- _Saved entries_:
::::

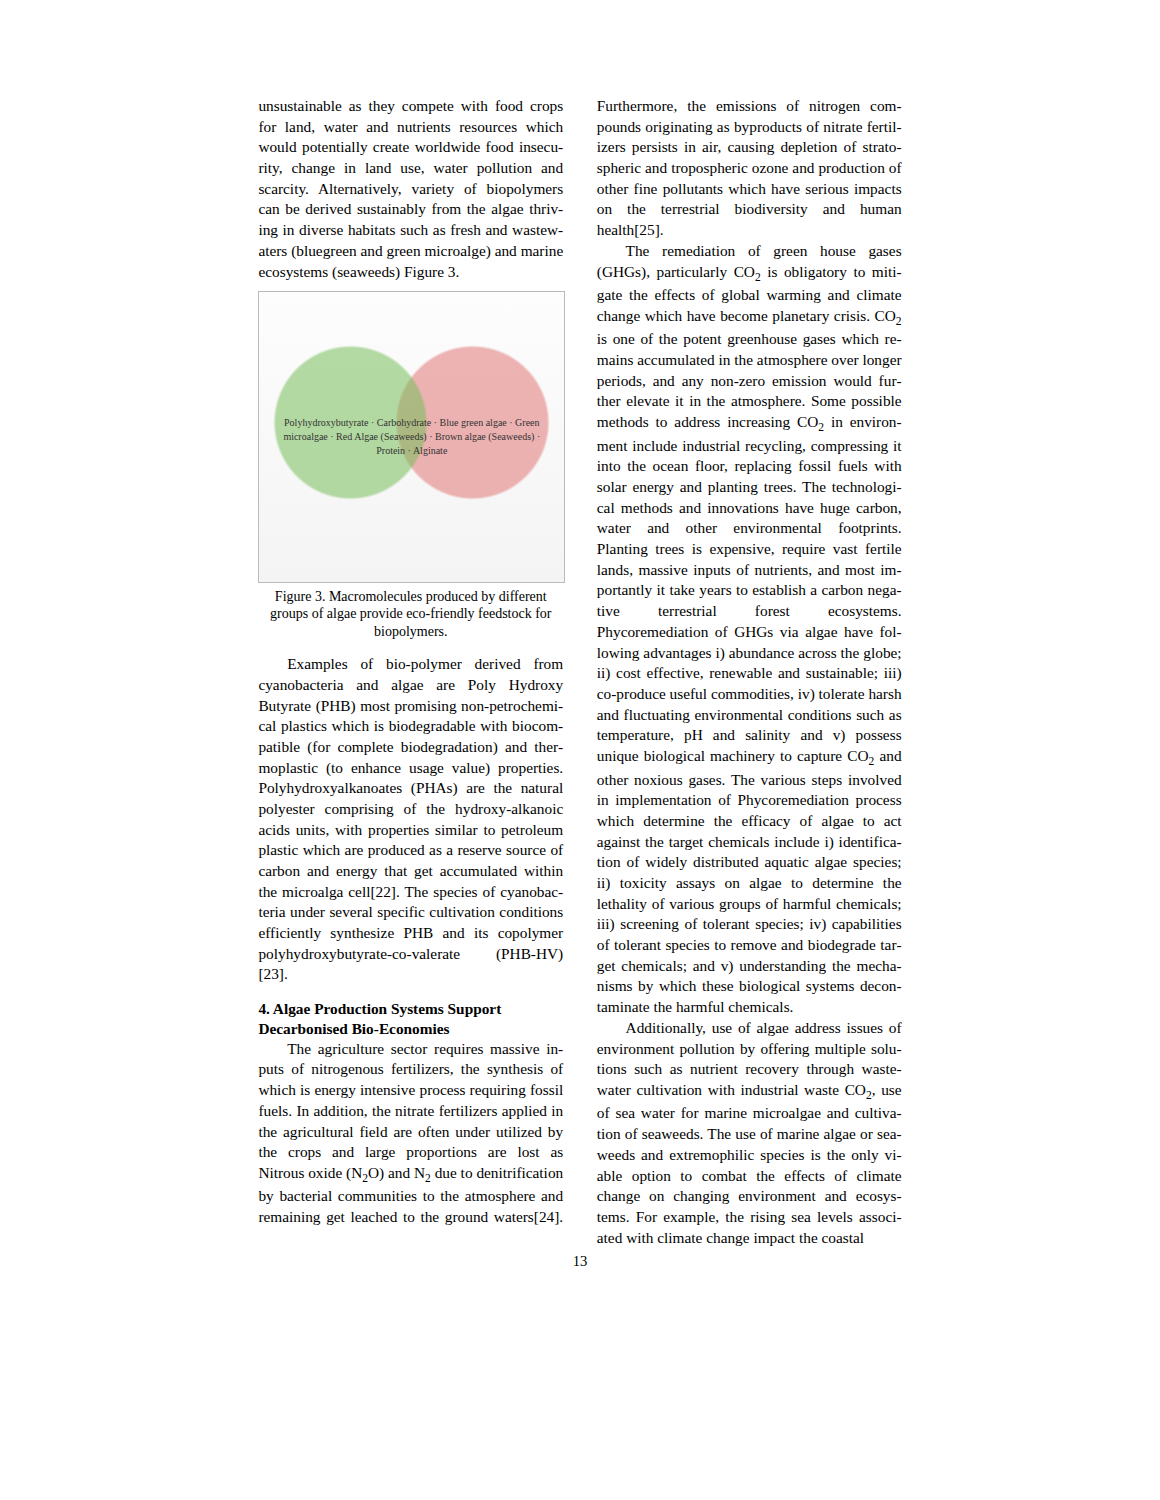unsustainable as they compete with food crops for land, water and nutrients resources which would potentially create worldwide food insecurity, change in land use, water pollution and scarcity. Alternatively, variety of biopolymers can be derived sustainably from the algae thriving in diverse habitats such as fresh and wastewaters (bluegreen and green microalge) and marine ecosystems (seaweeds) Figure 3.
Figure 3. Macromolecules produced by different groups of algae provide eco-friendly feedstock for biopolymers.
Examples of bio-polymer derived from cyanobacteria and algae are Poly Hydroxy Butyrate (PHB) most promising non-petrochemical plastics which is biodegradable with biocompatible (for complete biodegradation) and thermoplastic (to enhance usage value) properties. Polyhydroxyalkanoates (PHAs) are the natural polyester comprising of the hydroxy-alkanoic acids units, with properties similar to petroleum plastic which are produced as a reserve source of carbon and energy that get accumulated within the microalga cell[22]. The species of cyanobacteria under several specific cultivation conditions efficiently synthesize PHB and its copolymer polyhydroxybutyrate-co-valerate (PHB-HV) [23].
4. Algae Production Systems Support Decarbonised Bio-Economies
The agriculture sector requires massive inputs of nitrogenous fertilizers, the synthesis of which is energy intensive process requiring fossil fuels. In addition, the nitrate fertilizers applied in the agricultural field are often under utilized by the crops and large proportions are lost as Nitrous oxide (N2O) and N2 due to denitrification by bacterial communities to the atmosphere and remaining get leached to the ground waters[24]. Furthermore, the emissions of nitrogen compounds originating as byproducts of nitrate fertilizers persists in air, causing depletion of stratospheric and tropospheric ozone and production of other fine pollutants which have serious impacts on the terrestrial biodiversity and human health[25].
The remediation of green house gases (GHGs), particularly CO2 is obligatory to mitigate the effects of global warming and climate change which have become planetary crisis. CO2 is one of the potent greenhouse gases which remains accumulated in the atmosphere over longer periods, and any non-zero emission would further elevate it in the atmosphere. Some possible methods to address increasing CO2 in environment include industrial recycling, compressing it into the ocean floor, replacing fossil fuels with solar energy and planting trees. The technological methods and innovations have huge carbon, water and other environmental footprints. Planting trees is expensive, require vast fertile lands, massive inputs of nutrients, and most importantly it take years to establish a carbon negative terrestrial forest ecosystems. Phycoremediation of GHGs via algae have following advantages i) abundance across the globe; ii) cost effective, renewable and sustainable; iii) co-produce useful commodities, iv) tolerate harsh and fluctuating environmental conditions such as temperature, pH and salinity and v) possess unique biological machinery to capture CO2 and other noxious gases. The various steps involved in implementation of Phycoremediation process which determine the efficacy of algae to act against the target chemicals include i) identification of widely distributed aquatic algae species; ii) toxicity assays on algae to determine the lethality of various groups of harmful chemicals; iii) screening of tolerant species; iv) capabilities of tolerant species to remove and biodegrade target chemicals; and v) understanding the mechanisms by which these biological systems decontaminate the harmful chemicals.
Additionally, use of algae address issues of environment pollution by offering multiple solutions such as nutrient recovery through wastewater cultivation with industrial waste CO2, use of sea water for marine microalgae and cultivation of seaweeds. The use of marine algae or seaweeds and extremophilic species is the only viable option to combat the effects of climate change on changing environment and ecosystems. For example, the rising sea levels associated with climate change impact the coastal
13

::::

- _Task requirements_: Omitting all images, retype each line of the records precisely.

- _Solution for this problem_:
unsustainable as they compete with food crops for land, water and nutrients resources which would potentially create worldwide food insecurity, change in land use, water pollution and scarcity. Alternatively, variety of biopolymers can be derived sustainably from the algae thriving in diverse habitats such as fresh and wastewaters (bluegreen and green microalge) and marine ecosystems (seaweeds) Figure 3.
Figure 3. Macromolecules produced by different groups of algae provide eco-friendly feedstock for biopolymers.
Examples of bio-polymer derived from cyanobacteria and algae are Poly Hydroxy Butyrate (PHB) most promising non-petrochemical plastics which is biodegradable with biocompatible (for complete biodegradation) and thermoplastic (to enhance usage value) properties. Polyhydroxyalkanoates (PHAs) are the natural polyester comprising of the hydroxy-alkanoic acids units, with properties similar to petroleum plastic which are produced as a reserve source of carbon and energy that get accumulated within the microalga cell[22]. The species of cyanobacteria under several specific cultivation conditions efficiently synthesize PHB and its copolymer polyhydroxybutyrate-co-valerate (PHB-HV) [23].
4. Algae Production Systems Support Decarbonised Bio-Economies
The agriculture sector requires massive inputs of nitrogenous fertilizers, the synthesis of which is energy intensive process requiring fossil fuels. In addition, the nitrate fertilizers applied in the agricultural field are often under utilized by the crops and large proportions are lost as Nitrous oxide (N2O) and N2 due to denitrification by bacterial communities to the atmosphere and remaining get leached to the ground waters[24]. Furthermore, the emissions of nitrogen compounds originating as byproducts of nitrate fertilizers persists in air, causing depletion of stratospheric and tropospheric ozone and production of other fine pollutants which have serious impacts on the terrestrial biodiversity and human health[25].
The remediation of green house gases (GHGs), particularly CO2 is obligatory to mitigate the effects of global warming and climate change which have become planetary crisis. CO2 is one of the potent greenhouse gases which remains accumulated in the atmosphere over longer periods, and any non-zero emission would further elevate it in the atmosphere. Some possible methods to address increasing CO2 in environment include industrial recycling, compressing it into the ocean floor, replacing fossil fuels with solar energy and planting trees. The technological methods and innovations have huge carbon, water and other environmental footprints. Planting trees is expensive, require vast fertile lands, massive inputs of nutrients, and most importantly it take years to establish a carbon negative terrestrial forest ecosystems. Phycoremediation of GHGs via algae have following advantages i) abundance across the globe; ii) cost effective, renewable and sustainable; iii) co-produce useful commodities, iv) tolerate harsh and fluctuating environmental conditions such as temperature, pH and salinity and v) possess unique biological machinery to capture CO2 and other noxious gases. The various steps involved in implementation of Phycoremediation process which determine the efficacy of algae to act against the target chemicals include i) identification of widely distributed aquatic algae species; ii) toxicity assays on algae to determine the lethality of various groups of harmful chemicals; iii) screening of tolerant species; iv) capabilities of tolerant species to remove and biodegrade target chemicals; and v) understanding the mechanisms by which these biological systems decontaminate the harmful chemicals.
Additionally, use of algae address issues of environment pollution by offering multiple solutions such as nutrient recovery through wastewater cultivation with industrial waste CO2, use of sea water for marine microalgae and cultivation of seaweeds. The use of marine algae or seaweeds and extremophilic species is the only viable option to combat the effects of climate change on changing environment and ecosystems. For example, the rising sea levels associated with climate change impact the coastal
13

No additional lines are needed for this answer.